The other day was one of those mornings where crawling out of bed in the morning felt like one more thing on my to-do list for the day. I trudged through the morning on auto-pilot as I mentally rearranged and tried to figure out workarounds for all the things I had to do that day (or felt I had to do may be more like it), while trying to fight off my body’s sluggishness of “I don’t want to.”
Running late (again) for my job, I stopped at the gas station (check) for a fill-up making me even later but it let me cross off yet another item on my list thereby making it a worthwhile trade-off.
Waiting in line for the next free pump I got into the head of “How am I going to do this? I’m so tired now, and what if…. And then what if…. Oh but then I have to….How am I going to this? I’m so tired…” and the wheels on the bus go round and round. You get it. As the tape looped in my head I noticed the guy in the next fuel lane, climbing around on the outside the cab of his 18-wheeler truck banging each window and swinging himself like a monkey from the driver’s side, (bang, bang, bang), to the back window (pull, bang, bang, pull), to the passenger side (bang, pull, yank on the handle), back to the driver’s side (bang, pull, yank, sigh).
I became mesmerized as I watched him and feeling cold for him as he was out there in just a sweatshirt and seeing his breath as he exhaled from each exertion and frustration. HE LOCKED HIS KEYS IN THE CAB AND IT WAS 9 DEGREES OUT. Oh my! I felt so badly for him when I realized this. Once I understood what was going on and watched him motion for the gas station attendant for some sort of wire hanger, all of my “to-do” stuff came right into perspective. No matter how many things I had to do that day or how late I was running, I gave one final glance to the truck driver as I drove away, silently wishing him luck, and realized that things could be a whole lot worse! Perspective my friends, it’s all about perspective. Sometimes it takes another person’s misfortune’s to make us realize this.
Now when I find myself getting overwhelmed again, I remember that poor truck driver and suddenly my to-do list doesn’t seem so bad. Things could always be worse!
They say that God only gives you what you can handle. I don’t know how true that is but with recent events, he must sure think I have some pretty big shoulders! I’m one of those people who will get done whatever needs to get done and then collapse afterward. Because of that, I was nicknamed “The Rock” by some friends a few years ago. These days, when someone calls me that, I say right back that even rocks get worn down over time.
While waiting with my elderly mother in the doctor’s office for her to be seen, I was struck by how frail and vulnerable she has become. When did this happen? There comes a time when the roles switch and the parent becomes the child and the child becomes the parent (aka caregiver). This change started for me a few years ago but is rapidly advancing to the point that there is a new problem/situation almost every time she calls. I try to be patient but when it’s the fourth and fifth and sixth time of repeating the same thing within a few minutes of each other, I find my voice rising in frustration and white-hot fear that this cannot be happening. Right here right now right here right now right here right now has become my version of counting to 10 as I shut my eyes against the conversation I don’t want to see, to hear, to have, but I must. Because I am the rock but like a river, my tears are wearing this rock down.

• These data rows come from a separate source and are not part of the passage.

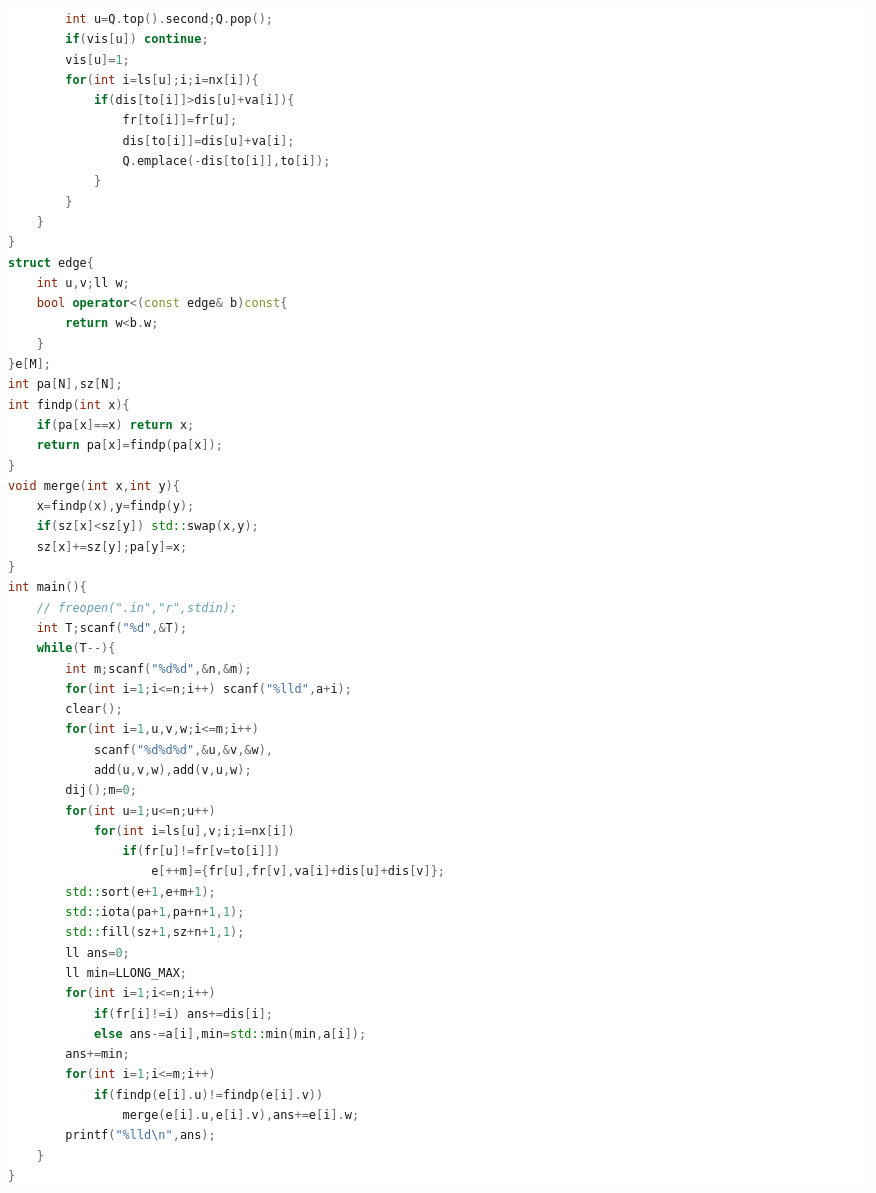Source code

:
```c++
        int u=Q.top().second;Q.pop();
        if(vis[u]) continue;
        vis[u]=1;
        for(int i=ls[u];i;i=nx[i]){
            if(dis[to[i]]>dis[u]+va[i]){
                fr[to[i]]=fr[u];
                dis[to[i]]=dis[u]+va[i];
                Q.emplace(-dis[to[i]],to[i]);
            }
        }
    }
}
struct edge{
    int u,v;ll w;
    bool operator<(const edge& b)const{
        return w<b.w;
    }
}e[M];
int pa[N],sz[N];
int findp(int x){
    if(pa[x]==x) return x;
    return pa[x]=findp(pa[x]);
}
void merge(int x,int y){
    x=findp(x),y=findp(y);
    if(sz[x]<sz[y]) std::swap(x,y);
    sz[x]+=sz[y];pa[y]=x;
}
int main(){
    // freopen(".in","r",stdin);
    int T;scanf("%d",&T);
    while(T--){
        int m;scanf("%d%d",&n,&m);
        for(int i=1;i<=n;i++) scanf("%lld",a+i);
        clear();
        for(int i=1,u,v,w;i<=m;i++)
            scanf("%d%d%d",&u,&v,&w),
            add(u,v,w),add(v,u,w);
        dij();m=0;
        for(int u=1;u<=n;u++)
            for(int i=ls[u],v;i;i=nx[i])
                if(fr[u]!=fr[v=to[i]])
                    e[++m]={fr[u],fr[v],va[i]+dis[u]+dis[v]};
        std::sort(e+1,e+m+1);
        std::iota(pa+1,pa+n+1,1);
        std::fill(sz+1,sz+n+1,1);
        ll ans=0;
        ll min=LLONG_MAX;
        for(int i=1;i<=n;i++)
            if(fr[i]!=i) ans+=dis[i];
            else ans-=a[i],min=std::min(min,a[i]);
        ans+=min;
        for(int i=1;i<=m;i++)
            if(findp(e[i].u)!=findp(e[i].v))
                merge(e[i].u,e[i].v),ans+=e[i].w;
        printf("%lld\n",ans);
    }
}
```
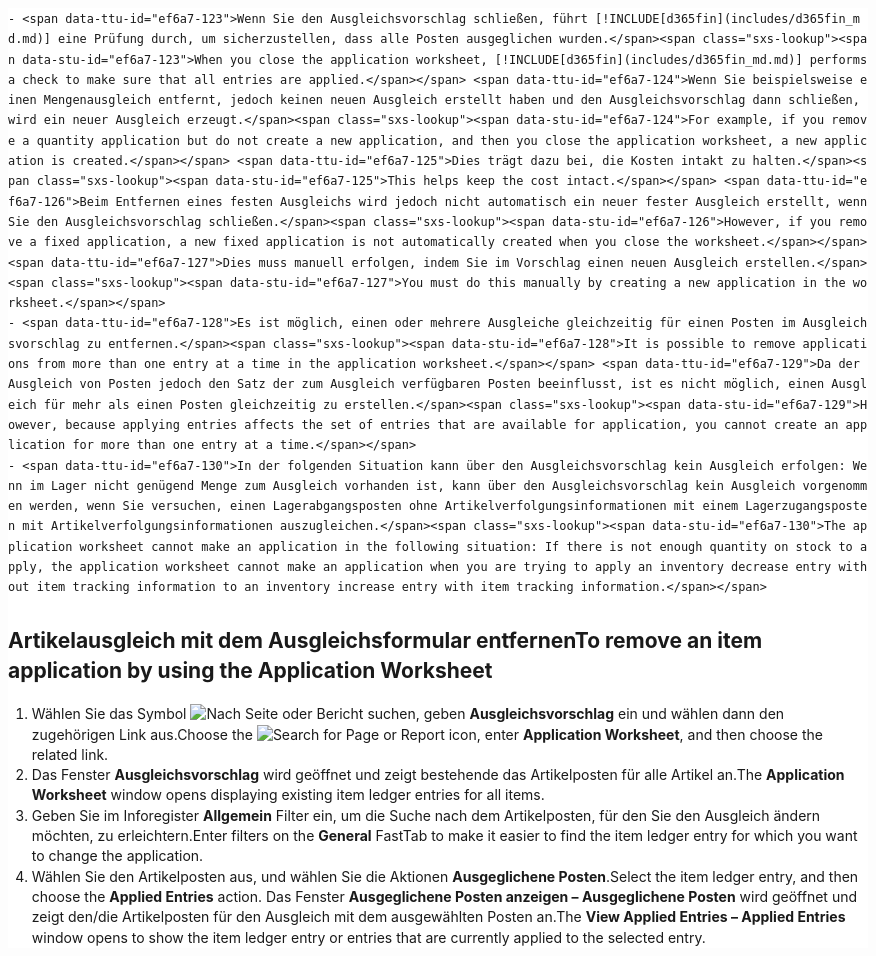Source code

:     - <span data-ttu-id="ef6a7-123">Wenn Sie den Ausgleichsvorschlag schließen, führt [!INCLUDE[d365fin](includes/d365fin_md.md)] eine Prüfung durch, um sicherzustellen, dass alle Posten ausgeglichen wurden.</span><span class="sxs-lookup"><span data-stu-id="ef6a7-123">When you close the application worksheet, [!INCLUDE[d365fin](includes/d365fin_md.md)] performs a check to make sure that all entries are applied.</span></span> <span data-ttu-id="ef6a7-124">Wenn Sie beispielsweise einen Mengenausgleich entfernt, jedoch keinen neuen Ausgleich erstellt haben und den Ausgleichsvorschlag dann schließen, wird ein neuer Ausgleich erzeugt.</span><span class="sxs-lookup"><span data-stu-id="ef6a7-124">For example, if you remove a quantity application but do not create a new application, and then you close the application worksheet, a new application is created.</span></span> <span data-ttu-id="ef6a7-125">Dies trägt dazu bei, die Kosten intakt zu halten.</span><span class="sxs-lookup"><span data-stu-id="ef6a7-125">This helps keep the cost intact.</span></span> <span data-ttu-id="ef6a7-126">Beim Entfernen eines festen Ausgleichs wird jedoch nicht automatisch ein neuer fester Ausgleich erstellt, wenn Sie den Ausgleichsvorschlag schließen.</span><span class="sxs-lookup"><span data-stu-id="ef6a7-126">However, if you remove a fixed application, a new fixed application is not automatically created when you close the worksheet.</span></span> <span data-ttu-id="ef6a7-127">Dies muss manuell erfolgen, indem Sie im Vorschlag einen neuen Ausgleich erstellen.</span><span class="sxs-lookup"><span data-stu-id="ef6a7-127">You must do this manually by creating a new application in the worksheet.</span></span>
    - <span data-ttu-id="ef6a7-128">Es ist möglich, einen oder mehrere Ausgleiche gleichzeitig für einen Posten im Ausgleichsvorschlag zu entfernen.</span><span class="sxs-lookup"><span data-stu-id="ef6a7-128">It is possible to remove applications from more than one entry at a time in the application worksheet.</span></span> <span data-ttu-id="ef6a7-129">Da der Ausgleich von Posten jedoch den Satz der zum Ausgleich verfügbaren Posten beeinflusst, ist es nicht möglich, einen Ausgleich für mehr als einen Posten gleichzeitig zu erstellen.</span><span class="sxs-lookup"><span data-stu-id="ef6a7-129">However, because applying entries affects the set of entries that are available for application, you cannot create an application for more than one entry at a time.</span></span>
    - <span data-ttu-id="ef6a7-130">In der folgenden Situation kann über den Ausgleichsvorschlag kein Ausgleich erfolgen: Wenn im Lager nicht genügend Menge zum Ausgleich vorhanden ist, kann über den Ausgleichsvorschlag kein Ausgleich vorgenommen werden, wenn Sie versuchen, einen Lagerabgangsposten ohne Artikelverfolgungsinformationen mit einem Lagerzugangsposten mit Artikelverfolgungsinformationen auszugleichen.</span><span class="sxs-lookup"><span data-stu-id="ef6a7-130">The application worksheet cannot make an application in the following situation: If there is not enough quantity on stock to apply, the application worksheet cannot make an application when you are trying to apply an inventory decrease entry without item tracking information to an inventory increase entry with item tracking information.</span></span>

## <a name="to-remove-an-item-application-by-using-the-application-worksheet"></a><span data-ttu-id="ef6a7-131">Artikelausgleich mit dem Ausgleichsformular entfernen</span><span class="sxs-lookup"><span data-stu-id="ef6a7-131">To remove an item application by using the Application Worksheet</span></span>  
1.  <span data-ttu-id="ef6a7-132">Wählen Sie das Symbol ![Nach Seite oder Bericht suchen](media/ui-search/search_small.png "Symbol Nach Seite oder Bericht suchen"), geben **Ausgleichsvorschlag** ein und wählen dann den zugehörigen Link aus.</span><span class="sxs-lookup"><span data-stu-id="ef6a7-132">Choose the ![Search for Page or Report](media/ui-search/search_small.png "Search for Page or Report icon") icon, enter **Application Worksheet**, and then choose the related link.</span></span>  
2.  <span data-ttu-id="ef6a7-133">Das Fenster **Ausgleichsvorschlag** wird geöffnet und zeigt bestehende das Artikelposten für alle Artikel an.</span><span class="sxs-lookup"><span data-stu-id="ef6a7-133">The **Application Worksheet** window opens displaying existing item ledger entries for all items.</span></span>  
3.  <span data-ttu-id="ef6a7-134">Geben Sie im Inforegister **Allgemein** Filter ein, um die Suche nach dem Artikelposten, für den Sie den Ausgleich ändern möchten, zu erleichtern.</span><span class="sxs-lookup"><span data-stu-id="ef6a7-134">Enter filters on the **General** FastTab to make it easier to find the item ledger entry for which you want to change the application.</span></span>  
4.  <span data-ttu-id="ef6a7-135">Wählen Sie den Artikelposten aus, und wählen Sie die Aktionen **Ausgeglichene Posten**.</span><span class="sxs-lookup"><span data-stu-id="ef6a7-135">Select the item ledger entry, and then choose the **Applied Entries** action.</span></span> <span data-ttu-id="ef6a7-136">Das Fenster **Ausgeglichene Posten anzeigen – Ausgeglichene Posten** wird geöffnet und zeigt den/die Artikelposten für den Ausgleich mit dem ausgewählten Posten an.</span><span class="sxs-lookup"><span data-stu-id="ef6a7-136">The **View Applied Entries – Applied Entries** window opens to show the item ledger entry or entries that are currently applied to the selected entry.</span></span>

I always feared losing my self, my identity if I had children and I jokingly refer to my 80-year-old mother as my child. As I find myself in this not-asked for caregiver role, I realized that I have indeed lost my identity and my self as I knew me to be….but I am finding a new self and a new identity I never would have known if I wasn’t going through this. To help speed up the process of roughing up this spiritual piece of coal to a diamond, I am also tending to my husband as he goes through chemotherapy. Off with one caregiver hat and on to another! So while I’m scared and I don’t know what I’m doing, I just repeat right here right now right here right now and am incorporating a write here write now write here write now to bring this diamond in the rough more out into the open and see where this will all bring me.